▸ **REQUIRED WORK**: Transcribe all the entries word for word, omitting any pictures they contain.

# # # #

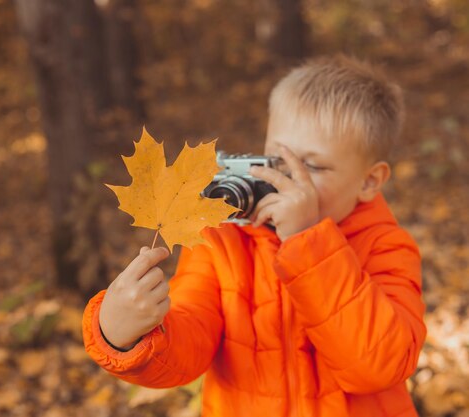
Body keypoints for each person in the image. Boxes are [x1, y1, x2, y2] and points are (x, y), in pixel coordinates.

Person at [82, 55, 426, 417]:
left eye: (312, 166)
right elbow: (189, 346)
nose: (289, 178)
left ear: (369, 181)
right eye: (276, 158)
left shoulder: (386, 246)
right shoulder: (225, 238)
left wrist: (308, 242)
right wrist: (126, 335)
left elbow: (378, 367)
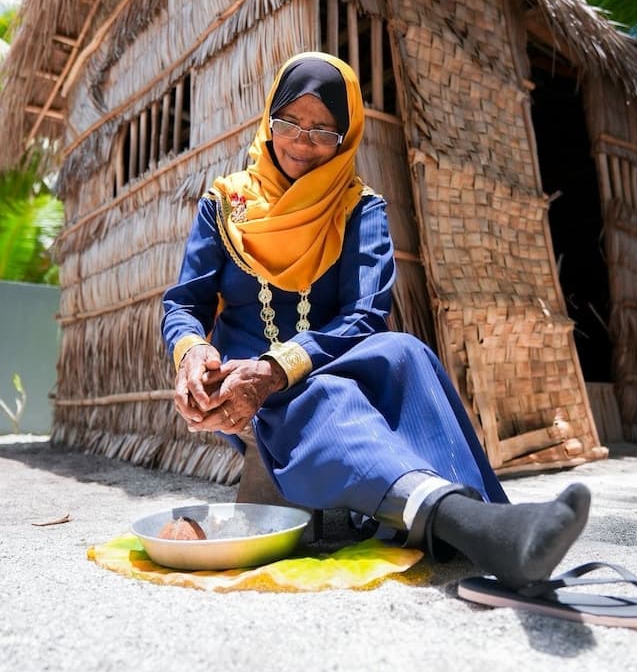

# # # #

▸ **REPLY**:
Body keypoints for each person in the image. Boxes are [x1, y1, x2, y2] and points are (x, y), in pixel coordinates.

Person at [82, 55, 426, 417]:
left eye: (312, 166)
right elbow: (189, 346)
nose: (289, 178)
left ear: (369, 181)
right eye: (276, 158)
left shoulder: (386, 246)
right shoulder: (225, 238)
left wrist: (308, 242)
right wrist: (126, 335)
left elbow: (378, 367)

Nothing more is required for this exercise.